One of my favorite news items from the 2008 presidential campaign was a story in which bluegrass great Ralph Stanley endorsed then Senator Barack Obama for President. If I remember correctly, Mr. Obama, in thanking Mr. Stanley for his support, mentioned that he had some of Stanley’s music on his iPod, thereby confusing the hell out of the octogenarian banjo-plucker (“What’s an iPod?”). Sadly no one ever followed up with Barack Obama on, say, which of the Stanley Brothers’ songs he liked best, or what initially drew him to bluegrass music in the first place.

That would have been a fun read – it would have been cool to see if the future president was just paying lip service to a national treasure, or if he really had some serious bluegrass cred. We may never know. Thanks be, then, to blogger Dave Weigel. You see, awhile back, Republican presidential candidate Jon Huntsman tweaked his small-ish Twitter following by professing his love for Captain Beefheart. And this last weekend, while Weigel was covering the Republican campaign in New Hampshire, he took a bit of time to talk Beefheart with Huntsman. The verdict: Jon Huntsman Passes the Beefheart Test!
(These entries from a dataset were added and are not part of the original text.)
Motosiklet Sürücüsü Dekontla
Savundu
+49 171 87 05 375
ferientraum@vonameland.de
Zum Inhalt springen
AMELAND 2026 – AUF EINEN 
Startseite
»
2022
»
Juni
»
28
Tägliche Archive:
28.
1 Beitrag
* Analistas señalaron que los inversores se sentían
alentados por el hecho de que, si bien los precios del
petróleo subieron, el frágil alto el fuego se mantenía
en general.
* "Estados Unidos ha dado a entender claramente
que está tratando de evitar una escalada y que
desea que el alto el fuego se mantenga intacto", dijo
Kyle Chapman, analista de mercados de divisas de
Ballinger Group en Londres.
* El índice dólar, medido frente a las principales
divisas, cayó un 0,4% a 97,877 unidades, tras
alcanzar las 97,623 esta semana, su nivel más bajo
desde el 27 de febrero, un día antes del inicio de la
Now, generally speaking, and I admit to some shameless stereotyping here, when I think of the musical tastes of Republicans – especially those of the Presidential candidate persuasion – I generally think country: Toby Keith’s big ol’ boot up the rest of the world’s collective ass, Miranda Lambert’s hybrid of domestic sentimentality and gun-toting girl-power, Lady Antebellum’s popular (and thereby sacrosanct) blandness, or the Charlie Daniels Band’s aggressively Southern take-no-shit-itude.
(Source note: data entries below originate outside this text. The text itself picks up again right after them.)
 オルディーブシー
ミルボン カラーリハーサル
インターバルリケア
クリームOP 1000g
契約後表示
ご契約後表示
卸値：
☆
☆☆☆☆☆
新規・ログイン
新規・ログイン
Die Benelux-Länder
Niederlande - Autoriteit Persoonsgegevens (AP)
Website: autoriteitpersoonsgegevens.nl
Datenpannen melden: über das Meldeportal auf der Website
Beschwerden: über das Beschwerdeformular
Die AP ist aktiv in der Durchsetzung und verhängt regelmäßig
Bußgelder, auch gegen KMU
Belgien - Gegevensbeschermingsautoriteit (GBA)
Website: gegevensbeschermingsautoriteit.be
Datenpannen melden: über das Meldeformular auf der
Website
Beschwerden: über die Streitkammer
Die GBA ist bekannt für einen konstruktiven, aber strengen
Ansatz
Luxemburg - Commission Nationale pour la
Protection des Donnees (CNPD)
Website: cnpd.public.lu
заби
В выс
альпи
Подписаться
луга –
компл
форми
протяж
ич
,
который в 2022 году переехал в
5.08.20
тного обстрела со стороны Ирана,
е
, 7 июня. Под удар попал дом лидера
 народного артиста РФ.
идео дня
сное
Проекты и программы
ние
There’s also classic rock. Ted Nugent, for instance, had been a walking manifesto for the Tea Party’s wild-eyed, take-no-prisoners brand of pseudo-libertarianism for decades before anyone had ever heard of Glenn Beck. Wisconsin’s own governor Scott Walker has been playing John Mellencamp’s “Small Town” at his recent speaking engagements and Sarah Palin clearly [hearts] Heart although the feeling is emphatically not mutual. (Don Van Vliet, the artist formerly known as Captain Beefheart, died last December, and is thus unable to weigh in on Huntsman.)

To my mind, then, loving Captain Beefheart is the sort of thing that only one of the people Sarah Palin sneeringly dismisses as an elitist would ever cop to so openly. Who’s ever even heard of Captain Beefheart? And among those who have heard of Captain Beefheart, who could say that they love his music? I’ll tell you who: rock critics. And people who wish they were rock critics. Only true music snobs love Captain Beefheart. Captain Beefheart is not the music of the conservative primary voter. Then again, maybe Huntsman isn’t trying to win the hearts and minds of Rick Perry devotees. After all, in that same Twitter feed, he admitted to *gulp* believing in evolution and trusting scientists.

I have to admit. I’m no fan of Captain Beefheart. I am a fan of a lot of artists who cite Captain Beefheart as an influence, and because of that, I have tried on numerous occasions to “get into” Captain Beefheart, and on all such occasions so far, I have failed. I’m also not a fan of the current roster of Republican presidential frontrunners, but Huntsman has given me the tiniest bit of hope. Not only does he say he likes Captain Beefheart. He actually does like Captain Beefheart. Also – and again: not a big fan here – but how awesome would it be to hear Captain Beefheart played at a Republican campaign rally?

I’m not typically the kind of guy who votes into office the candidate I’d most want to have a beer with. After all, the likelihood of my having a beer with the President, while not exactly zero, do lie somewhere between winning the Powerball and lightning striking three times. But Jon Huntsman is a Presidential candidate I would love to talk music with, and I have to say, that may have given me reason enough to vote for him in the primary. It’s not like he’s going to win.